紫熟绵绫这种布料,民间几乎没有,多用作官服选料,还得高官才行,至少是三四品的大员,一般人便是有这种布料,也不敢乱穿。

所以,张礼当时一眼就认出来了紫熟绵绫的料子,知道少年的身份不简单,虽不想卖客栈,却又不敢不卖。

当年得罪尹阿鼠,险些家破人亡,当下这位能穿紫熟绵绫的布料的少年,地位与尹阿鼠相比……嗯,不用比较,反正不是他一介商户惹不起的。

当时也不敢赌少年的心性,谁知道少年是不是另一个尹阿鼠,总不能因为一间客栈,真落得个家破人亡的地步吧?

真要因为守着祖产不卖,从而导致家破人亡,估计老祖宗的棺材板都压不住,怕是要跳起来给他两巴掌,骂他迂腐。

加之,少年当时给出的价格着实令他心动,客栈的生意又不太好,索性也就卖了,带着一家老小去了泾阳县。

前两日回长安城探亲,昨儿个顺道来客栈瞧了瞧,见少年坐在柜台后亲自坐镇,便忍不住提了一嘴,“小郎君,您应该找个掌柜。”

毕竟,他知道少年的身份不简单,说不定就是某位侯爵的子嗣,甚至可能是某位公爷的子嗣,而商业乃贱业,一位勋贵之后从事贱业,实在有失体面,会沦为勋贵之间的笑柄的。

倒不是说大唐没有从事商业的勋贵,只是这些勋贵人家聪不会亲自出面,都是安排府上的管家仆从掌管。

让张礼没想到的是,少年当时沉吟了一会儿,便对他说:“你要不要来客栈做掌柜?”

张礼当时兴奋的差点没蹦起来,想都没想,当场便应承了下来。

以前他是商人,是贱籍。

现在他还是商人,还是贱籍。

但不同以往的是,他是替某位侯爷甚至国公的子嗣办事。

籍贯虽没有什么变化,可地位却是远非当年可以相提并论的。

若差事办得好,再求求身份尊贵的少年,自家后辈脱掉贱籍也并非难事。

为表衷心,他昨日便留在了客栈帮忙,客栈打烊后方才回去,今日一大早就来了,来时,客栈连门都没开。

张礼是位好员工,这会儿便跟少年提议道:“东家,您看我们是不是想想法子,这店里的生意实在不景气。
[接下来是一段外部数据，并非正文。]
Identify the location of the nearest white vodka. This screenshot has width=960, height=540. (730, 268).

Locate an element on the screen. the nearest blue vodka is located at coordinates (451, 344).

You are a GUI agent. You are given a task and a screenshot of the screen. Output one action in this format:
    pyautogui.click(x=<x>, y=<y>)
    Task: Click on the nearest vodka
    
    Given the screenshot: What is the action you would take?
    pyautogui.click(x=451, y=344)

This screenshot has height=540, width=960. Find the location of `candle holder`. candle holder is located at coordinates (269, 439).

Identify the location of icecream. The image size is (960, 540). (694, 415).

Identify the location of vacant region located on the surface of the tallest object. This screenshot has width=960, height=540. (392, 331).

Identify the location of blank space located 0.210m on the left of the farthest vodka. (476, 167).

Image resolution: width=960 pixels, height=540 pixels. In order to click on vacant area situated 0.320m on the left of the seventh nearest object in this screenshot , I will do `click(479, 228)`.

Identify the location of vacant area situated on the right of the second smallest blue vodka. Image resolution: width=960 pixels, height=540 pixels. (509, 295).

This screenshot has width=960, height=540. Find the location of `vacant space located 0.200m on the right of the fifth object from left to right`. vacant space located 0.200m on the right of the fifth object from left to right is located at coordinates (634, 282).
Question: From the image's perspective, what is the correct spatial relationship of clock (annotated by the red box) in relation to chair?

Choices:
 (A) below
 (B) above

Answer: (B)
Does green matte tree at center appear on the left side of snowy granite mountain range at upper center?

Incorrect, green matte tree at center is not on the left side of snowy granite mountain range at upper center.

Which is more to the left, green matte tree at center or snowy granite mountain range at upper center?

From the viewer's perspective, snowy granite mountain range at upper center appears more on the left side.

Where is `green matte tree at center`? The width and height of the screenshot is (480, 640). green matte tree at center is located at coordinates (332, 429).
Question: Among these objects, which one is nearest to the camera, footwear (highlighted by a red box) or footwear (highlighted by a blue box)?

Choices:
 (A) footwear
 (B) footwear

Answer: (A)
”

东家这个称呼,是少年吩咐的,张礼不懂是什么意思,也不敢问,反正少年这么吩咐,他便这么喊了。

一如前几年出现的“少爷”一词,大家也不懂是什么意思,不过自家郎君吩咐喊少爷,下人们也就喊了。

渐渐的,“少爷”一词便在长安城流传开了,现在谁都知道少爷就是对自家主家的小郎君的称呼,有些消息灵通的,甚至还知道“少爷”一词,其实是从皇宫里流传出来的。

大概也是因为从皇宫里流传出来的原因,大家都觉得“爷”这个称呼显得贵气,所以现在长安城里的各种少爷、老爷,都快烂大街了,但凡身边有个侍女仆从的都敢称爷。
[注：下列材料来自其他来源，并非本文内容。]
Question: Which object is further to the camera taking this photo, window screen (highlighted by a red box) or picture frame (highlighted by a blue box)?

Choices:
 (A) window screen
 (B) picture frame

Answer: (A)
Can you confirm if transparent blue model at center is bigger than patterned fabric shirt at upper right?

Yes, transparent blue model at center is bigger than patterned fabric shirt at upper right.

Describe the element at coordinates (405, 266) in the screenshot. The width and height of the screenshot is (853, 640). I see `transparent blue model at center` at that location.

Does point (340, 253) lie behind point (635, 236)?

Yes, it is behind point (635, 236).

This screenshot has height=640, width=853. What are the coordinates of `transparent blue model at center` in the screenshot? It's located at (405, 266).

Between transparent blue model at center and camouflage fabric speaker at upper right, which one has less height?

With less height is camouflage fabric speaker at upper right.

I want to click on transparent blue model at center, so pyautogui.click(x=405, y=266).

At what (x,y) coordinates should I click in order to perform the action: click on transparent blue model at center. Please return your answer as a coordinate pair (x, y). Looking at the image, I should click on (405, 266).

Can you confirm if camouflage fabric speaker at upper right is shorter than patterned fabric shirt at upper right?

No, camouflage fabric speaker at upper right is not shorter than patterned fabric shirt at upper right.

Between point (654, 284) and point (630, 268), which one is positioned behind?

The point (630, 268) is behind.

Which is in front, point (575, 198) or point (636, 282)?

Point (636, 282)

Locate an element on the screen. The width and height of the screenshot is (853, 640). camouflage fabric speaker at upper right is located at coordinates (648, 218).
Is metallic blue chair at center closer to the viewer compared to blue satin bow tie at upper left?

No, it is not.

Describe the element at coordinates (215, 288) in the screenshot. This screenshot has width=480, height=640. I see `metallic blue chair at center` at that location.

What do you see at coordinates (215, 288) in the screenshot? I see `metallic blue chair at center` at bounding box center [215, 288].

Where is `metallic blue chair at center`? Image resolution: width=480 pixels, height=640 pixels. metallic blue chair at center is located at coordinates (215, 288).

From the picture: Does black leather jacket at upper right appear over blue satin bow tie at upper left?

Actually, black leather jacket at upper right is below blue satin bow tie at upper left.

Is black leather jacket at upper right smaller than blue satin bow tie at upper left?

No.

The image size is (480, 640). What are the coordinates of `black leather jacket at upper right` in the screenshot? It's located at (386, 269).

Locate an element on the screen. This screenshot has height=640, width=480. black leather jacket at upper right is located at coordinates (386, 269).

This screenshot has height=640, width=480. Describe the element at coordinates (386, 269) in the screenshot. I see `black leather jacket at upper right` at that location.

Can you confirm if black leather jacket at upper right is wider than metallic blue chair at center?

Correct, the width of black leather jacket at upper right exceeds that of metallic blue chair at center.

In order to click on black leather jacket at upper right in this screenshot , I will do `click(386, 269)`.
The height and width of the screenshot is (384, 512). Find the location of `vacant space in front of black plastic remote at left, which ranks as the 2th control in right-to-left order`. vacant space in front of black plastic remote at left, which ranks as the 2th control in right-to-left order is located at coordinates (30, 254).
少年嗯了一声,“过段时间便好了,不用担忧,修之能做到掌柜因做之事便好。”

“东家安心,在下必当尽职尽责,只是这生意不景气,在下看着着实忧心,白拿您的工钱,心中委实难安,在下有一计,若施行,必然财······”

张礼没有说下去,隐隐有些后悔,自己就不该在少年面前谈钱,不仅显得自己势利,且显得东家也好似一切向钱看,幸好周边没人,若有识得东家的郎君,岂不是让东家沦为勋贵之中的笑柄。

少年好似看穿了张礼的想法,不在意的笑道:“商人逐利,修之不必耻于谈钱,当然,也不用想什么法子,开门做生意总有冷清的时候,会好起来的。”

遇见这么一个佛系的老板,能白拿工钱不用干活,也不知道是该高兴,还是该郁闷。

张礼无声地叹了口气,点了点头,却是没敢再多说什么。

少年也不多言,朝大堂侧后方的偏门走了过去。

目视着少年关上偏门,背影消失在视线中,张礼收回目光,转而看向人来人往的大街,继续无聊的发着呆。